The memo elaborated on an idea Trump floated in August, when he suggested seizing all remittances tied to "illegal wages."
Trump released his plan as polls opened in Wisconsin, where U.S. Senator Ted Cruz of Texas appears poised for victory and is presenting himself as a uniter for Republican voters despite a Senate tenure marked by bitter feuds and uncompromising stances.
With Ohio Governor John Kasich running a distant third, Cruz hopes a win on Tuesday will show he can unite the disparate factions of the party. Cruz says he is the only candidate who can beat Trump for the nomination for the November 8 election.
After a week of headlines focused on his missteps and his lag in Wisconsin polls, Trump turned to illegal immigration as a cornerstone of his campaign that is popular with his supporters. The New York billionaire has drawn strong criticism for his harsh rhetoric on Muslims, women and immigration, including his references to some Mexican immigrants as criminals.
The Trump plan detailed on Tuesday cited $24 billion a year in remittances to Mexico from its citizens in the United States, most of whom the campaign said were there illegally. It proposed modifying a financial provision of an anti-terrorism law to require immigrants to prove they are in the United States legally before they can wire money outside the country.
Asked about Trump's remittances plan, Democratic President Barack Obama called it unworkable. "The notion that we're going to track every Western Union bit of money that's being sent to Mexico, good luck with that," Obama said at a White House press briefing.
Some Republicans were also critical.
"It's just another example of why he's an unserious candidate," said U.S. Senator Jeff Flake of Arizona.

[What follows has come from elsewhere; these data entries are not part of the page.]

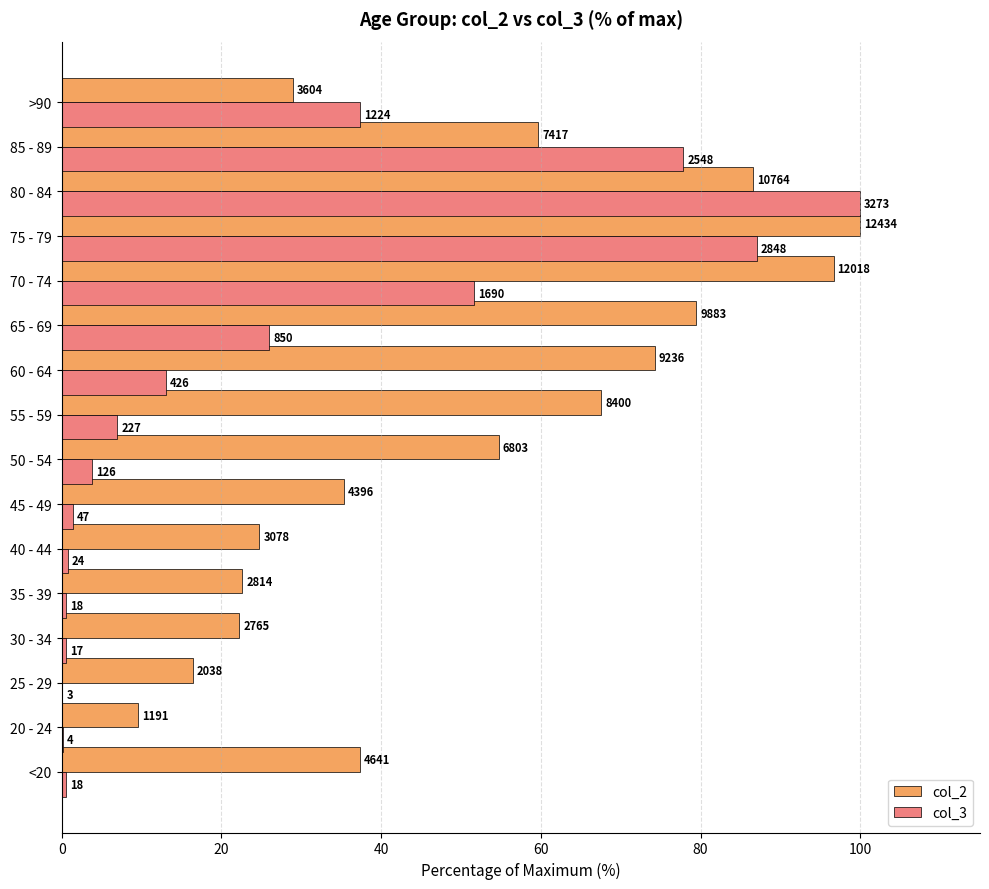

What is the minimum value for col_3?

0.1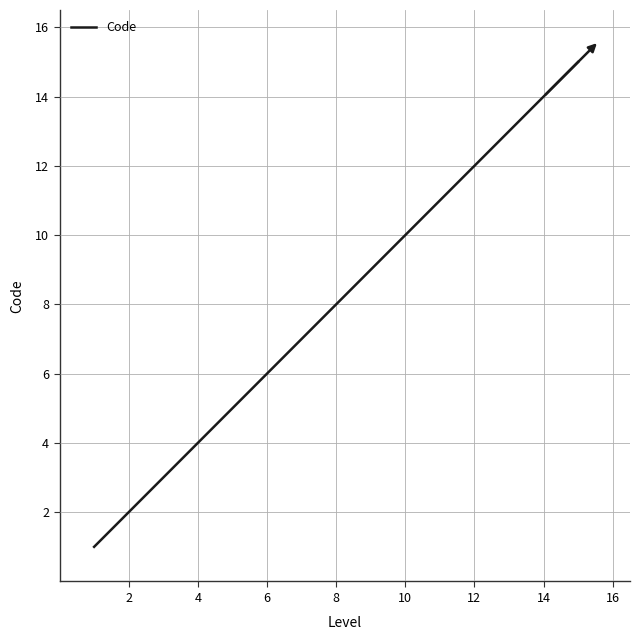

True or false: there are more than 0 points higher than both neighbors.

False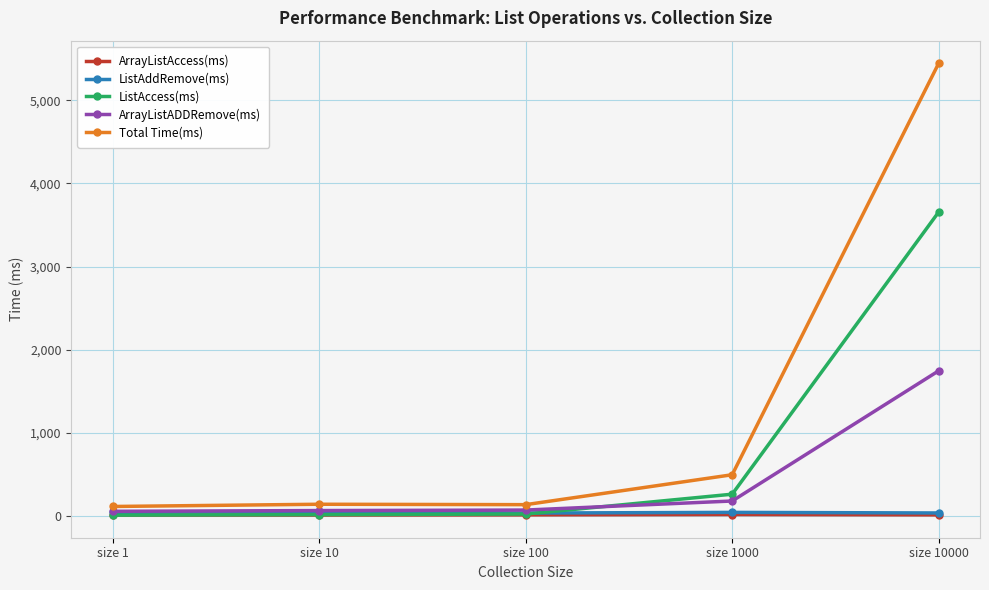

What is the smallest value displayed?

8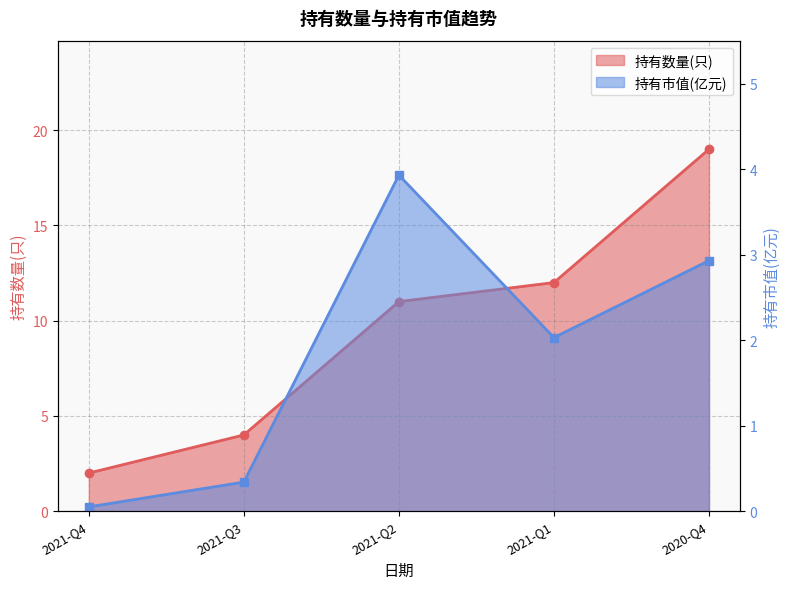

What is the minimum value shown in the chart?

0.1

Trump said on Tuesday he was "absolutely, 100 percent" behind the wall plan. Talking to reporters as he shook hands with patrons at a George Webb diner in Wauwatosa, Wisconsin, Trump said the $10 billion cost of the wall would be a fraction of the $58 billion annual trade deficit between the United States and Mexico. Mexico has repeatedly said it will not pay for a wall.
Trump also reprised his assault on free-trade deals on Tuesday, and called Ford's plan to invest $1.6 billion to build more small cars in Mexico an "absolute disgrace."
"I think we're going to do very well in Wisconsin," he told reporters. He declined a customer's offer to let him try on one of the dairy state's signature "cheesehead" hats.
The real estate magnate has dismissed Cruz's claim he can unify the party, saying at rallies that "everybody hates Cruz."
And it is an unlikely role for Cruz, who has had a stormy relationship with party leaders since he forced the U.S. government to shut down for six days in 2013 in a budget fight with Obama. But enmity toward Trump among many in the party establishment was enough for five of his former White House rivals to back Cruz.
In the Democratic race, U.S. Senator Bernie Sanders of Vermont has a slender lead in opinion polls in Wisconsin over front-runner Hillary Clinton and is trying to add to his momentum after winning five of the last six contests. He still faces a tough task in defeating Clinton for the nomination.
'Fevered pipe dream'
Cruz told reporters that only he and Trump had the ability to earn the 1,237 delegates from the primary contests necessary to win the nomination outright or to survive a contested convention.
Cruz also rejected talk that establishment Republicans might seek to nominate a new face at the convention, calling it a "fevered pipe dream of Washington that at the convention they will parachute in some white knight."
While Cruz may carry the day in Wisconsin, the road to the nomination does not get any easier for him. The next states to vote, including New York on April 19 and five Northeastern states on April 26, are more Trump-friendly territory.
Trump leads with 737 delegates and Cruz has 475, according to an Associated Press count. Kasich, with 143 delegates, has no chance to gather enough delegates to win on the first ballot but hopes to win support during a contested convention.
In his remarks on Tuesday, Obama took a jab at both Trump and Cruz, saying foreign leaders constantly asked him about "some of the wackier suggestions" made during the campaign.
"I do have to emphasize that it's not just Mr. Trump's proposals. You're also hearing concerns about Mr. Cruz's proposals, which in some ways are just as draconian when it comes to immigration, for example," Obama said.